Carlos, de Lisboa, e a peça alegórica representada nessa ocasião
foi obra de Marcos, intitulada O Juramento dos Numes, sendo a
poesia escrita por D. Gastão Fausto da Câmara Coutinho. No mesmo
teatro cantaram-se depois muitas das suas outras antigas óperas. O
Teatro de S. João ardeu em 1823, sendo depois reconstruído com o título
de Teatro de S. Pedro de Alcântara. Alimentando a actividade do
teatro com as peças já anteriormente escritas, o seu trabalho de
composição no Rio de Janeiro consistiu principalmente em música
religiosa para o serviço da real capela. Também compôs música
para a antiga farsa A Saloia namorada, que se cantou em 1812
pelos negros, alunos do conservatório estabelecido por D. João VI.
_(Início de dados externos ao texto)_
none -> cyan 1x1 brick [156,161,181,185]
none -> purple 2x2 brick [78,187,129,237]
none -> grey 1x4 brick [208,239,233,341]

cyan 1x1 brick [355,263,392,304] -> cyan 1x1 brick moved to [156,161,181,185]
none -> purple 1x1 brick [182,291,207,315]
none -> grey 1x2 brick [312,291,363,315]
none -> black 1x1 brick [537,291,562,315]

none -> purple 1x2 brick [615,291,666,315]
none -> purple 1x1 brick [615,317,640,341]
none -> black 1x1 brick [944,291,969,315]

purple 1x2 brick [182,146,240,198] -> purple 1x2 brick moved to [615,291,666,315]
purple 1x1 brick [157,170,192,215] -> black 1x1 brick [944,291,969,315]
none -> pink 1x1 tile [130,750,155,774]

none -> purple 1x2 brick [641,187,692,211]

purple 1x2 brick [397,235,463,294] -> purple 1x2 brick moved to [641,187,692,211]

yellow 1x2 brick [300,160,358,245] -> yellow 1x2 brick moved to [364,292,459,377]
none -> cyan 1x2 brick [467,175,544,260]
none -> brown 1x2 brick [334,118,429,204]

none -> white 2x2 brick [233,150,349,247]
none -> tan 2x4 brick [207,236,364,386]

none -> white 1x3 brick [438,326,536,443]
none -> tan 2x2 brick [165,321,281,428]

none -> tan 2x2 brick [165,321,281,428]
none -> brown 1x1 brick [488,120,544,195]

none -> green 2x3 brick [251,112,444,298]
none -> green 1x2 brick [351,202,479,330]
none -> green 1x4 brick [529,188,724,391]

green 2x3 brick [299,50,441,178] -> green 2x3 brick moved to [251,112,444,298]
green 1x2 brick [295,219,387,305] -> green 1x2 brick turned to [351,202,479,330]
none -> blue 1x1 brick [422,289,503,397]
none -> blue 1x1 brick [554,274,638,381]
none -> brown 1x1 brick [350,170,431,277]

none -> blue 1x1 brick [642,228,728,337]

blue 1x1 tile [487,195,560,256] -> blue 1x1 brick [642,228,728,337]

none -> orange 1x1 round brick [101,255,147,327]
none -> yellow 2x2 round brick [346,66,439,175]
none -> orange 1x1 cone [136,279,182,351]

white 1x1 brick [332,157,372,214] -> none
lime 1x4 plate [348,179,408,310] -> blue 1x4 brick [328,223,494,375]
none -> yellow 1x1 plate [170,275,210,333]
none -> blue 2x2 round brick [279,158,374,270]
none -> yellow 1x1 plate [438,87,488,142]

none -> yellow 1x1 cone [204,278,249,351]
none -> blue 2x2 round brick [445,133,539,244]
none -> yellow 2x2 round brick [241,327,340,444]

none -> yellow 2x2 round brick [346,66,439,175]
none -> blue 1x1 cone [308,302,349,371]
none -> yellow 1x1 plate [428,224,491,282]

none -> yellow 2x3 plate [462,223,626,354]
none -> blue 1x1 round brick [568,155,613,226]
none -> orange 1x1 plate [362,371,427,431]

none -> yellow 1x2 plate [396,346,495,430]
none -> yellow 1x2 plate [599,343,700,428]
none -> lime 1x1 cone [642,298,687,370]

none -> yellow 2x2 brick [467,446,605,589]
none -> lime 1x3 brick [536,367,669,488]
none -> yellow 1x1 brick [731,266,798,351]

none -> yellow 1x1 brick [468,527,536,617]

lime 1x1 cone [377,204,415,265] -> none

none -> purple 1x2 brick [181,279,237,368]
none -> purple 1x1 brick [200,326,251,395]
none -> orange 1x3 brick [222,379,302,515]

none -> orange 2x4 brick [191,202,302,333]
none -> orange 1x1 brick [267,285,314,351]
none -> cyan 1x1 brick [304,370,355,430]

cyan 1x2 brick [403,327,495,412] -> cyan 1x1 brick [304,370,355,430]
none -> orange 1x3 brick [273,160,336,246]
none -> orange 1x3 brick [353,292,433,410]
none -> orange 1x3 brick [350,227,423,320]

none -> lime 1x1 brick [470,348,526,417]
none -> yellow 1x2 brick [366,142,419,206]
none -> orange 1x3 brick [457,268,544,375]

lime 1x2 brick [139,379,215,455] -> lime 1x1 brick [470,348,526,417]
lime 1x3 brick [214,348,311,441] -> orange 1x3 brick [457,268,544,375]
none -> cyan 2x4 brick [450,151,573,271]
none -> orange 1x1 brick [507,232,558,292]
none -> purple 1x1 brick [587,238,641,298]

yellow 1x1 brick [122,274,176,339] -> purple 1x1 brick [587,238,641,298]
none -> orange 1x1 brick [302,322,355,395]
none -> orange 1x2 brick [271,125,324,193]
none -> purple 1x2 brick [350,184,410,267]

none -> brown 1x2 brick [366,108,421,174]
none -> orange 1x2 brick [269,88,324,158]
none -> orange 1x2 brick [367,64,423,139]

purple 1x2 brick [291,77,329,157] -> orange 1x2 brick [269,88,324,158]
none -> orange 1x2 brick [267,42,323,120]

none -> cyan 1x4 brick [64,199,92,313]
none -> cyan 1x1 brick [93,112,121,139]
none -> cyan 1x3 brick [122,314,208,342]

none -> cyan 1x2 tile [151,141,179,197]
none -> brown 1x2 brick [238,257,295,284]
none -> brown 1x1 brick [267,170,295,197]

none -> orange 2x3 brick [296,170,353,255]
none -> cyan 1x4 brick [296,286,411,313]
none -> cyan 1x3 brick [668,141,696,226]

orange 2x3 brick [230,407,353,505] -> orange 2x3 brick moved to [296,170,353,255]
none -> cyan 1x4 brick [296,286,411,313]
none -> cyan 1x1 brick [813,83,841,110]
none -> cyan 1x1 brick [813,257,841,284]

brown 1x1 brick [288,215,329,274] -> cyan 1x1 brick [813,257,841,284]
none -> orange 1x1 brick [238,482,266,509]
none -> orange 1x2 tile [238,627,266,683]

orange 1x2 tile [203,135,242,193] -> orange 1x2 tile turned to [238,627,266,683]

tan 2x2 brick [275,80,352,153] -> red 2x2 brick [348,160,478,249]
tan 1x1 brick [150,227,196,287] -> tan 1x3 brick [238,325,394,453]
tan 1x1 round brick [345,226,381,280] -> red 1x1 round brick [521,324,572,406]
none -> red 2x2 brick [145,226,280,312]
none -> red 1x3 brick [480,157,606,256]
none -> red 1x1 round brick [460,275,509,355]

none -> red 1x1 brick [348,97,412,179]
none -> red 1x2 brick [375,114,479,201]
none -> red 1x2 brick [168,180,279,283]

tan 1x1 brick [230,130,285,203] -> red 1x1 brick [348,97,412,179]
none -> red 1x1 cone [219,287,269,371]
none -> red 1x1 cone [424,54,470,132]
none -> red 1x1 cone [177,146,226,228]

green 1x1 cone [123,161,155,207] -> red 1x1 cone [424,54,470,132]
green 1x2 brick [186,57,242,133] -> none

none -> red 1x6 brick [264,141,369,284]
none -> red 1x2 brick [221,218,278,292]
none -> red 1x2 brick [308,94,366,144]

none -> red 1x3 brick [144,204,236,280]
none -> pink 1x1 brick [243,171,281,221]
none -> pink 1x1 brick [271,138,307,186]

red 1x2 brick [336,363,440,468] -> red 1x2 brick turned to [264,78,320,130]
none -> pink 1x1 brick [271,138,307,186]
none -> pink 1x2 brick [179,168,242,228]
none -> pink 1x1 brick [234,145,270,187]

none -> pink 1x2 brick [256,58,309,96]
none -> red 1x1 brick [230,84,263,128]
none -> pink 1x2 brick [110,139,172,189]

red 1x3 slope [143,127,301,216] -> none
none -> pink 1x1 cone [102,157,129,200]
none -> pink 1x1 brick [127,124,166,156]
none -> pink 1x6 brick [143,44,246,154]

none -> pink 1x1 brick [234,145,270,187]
A vaidade de Marcos e o apreço em que era tido, não podiam deixar
de criar-lhe grandes inimizades. Um seu encarniçado inimigo, Luís
Joaquim dos Santos Marrocos, deixou alguns escritos manifestando
claramente a sua má vontade contra o ilustre maestro português. No
entretanto, apesar da inveja que o pretendia amesquinhar, Marcos de
Portugal continuava vivendo perfeitamente com relação à sua posição
social e aos interesses pecuniários. Recebia de Lisboa o ordenado
de mestre do Seminário, era mestre do príncipe D. Pedro, e andava
nas seges da Casa Real, recebendo também presentes importantes.
Em
1811 teve um primeiro insulto apopléctico, e em 1817, um segundo,
que muito o transtornou, e tanto que em 1821 quando D. João VI
regressou a Portugal, não o pôde acompanhar. Acabaram-se-Ihe então
todas as regalias. Não tendo nunca reservado parte dos grandes
proventos que alcançara, juntou-se à perda do prestígio a falta
de recursos. Recolheu-se então a casa duma velha fidalga, a viúva
marquesa de Aguiar, onde faleceu em relativa pobreza e completo
esquecimento, com sessenta e oito anos incompletos.
Em
1801, quando reabriu o teatro italiano em Paris, por influência de
Bonaparte, cantou-se a obra de Marcos Portugal, Non irritar le
donne, publicando nessa ocasião Le Moniteur Universel
uma elogiosa apreciação da ópera. O Fernando in Messico
cantou-se em Londres com grande êxito, pela célebre cantora
inglesa Elisabeth Bellington. O escritor inglês Burgh, num livro
intitulado Anedoctes of music, qualifica de admirável a ópera
de Marcos Portugal. Esta mesma ópera foi cantada em Roma pela
citada cantora. Em S. Petersburgo cantaram se as óperas Il
Principe Spazzacamino; o Artaserse e L'Astuta,
etc. Para atestar o grande merecimento de Marcos de Portugal, basta
a aceitação que as suas óperas tiveram em quase todos os teatros
da Europa, e com especialidade em Itália, onde foi recebido a par
de Cimarosa, Paisiello e outros compositores célebres seus
contemporâneos. No Dicionário biográfico de Músicos Portugueses,
de Ernesto Vieira, no vol. II, pág. 191 a 130, e 471 a 473, vem
publicada uma minuciosa biografia do notável maestro português,
donde extraímos estes apontamentos e transcrevemos alguns trechos.
Nessas páginas também se encontra a relação do enorme reportório
das suas obras, tanto teatrais, como religiosas.